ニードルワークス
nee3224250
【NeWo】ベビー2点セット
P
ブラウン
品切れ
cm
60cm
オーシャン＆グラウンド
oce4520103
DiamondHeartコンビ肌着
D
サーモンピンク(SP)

=-=-=-=-=

*PROBLEM TO WORK ON*.
Please output the entire listing exactly as it stands.

*RESPONSE AREA*.
ニードルワークス
nee3224250
【NeWo】ベビー2点セット
P
ブラウン
品切れ
cm
60cm
オーシャン＆グラウンド
oce4520103
DiamondHeartコンビ肌着
D
サーモンピンク(SP)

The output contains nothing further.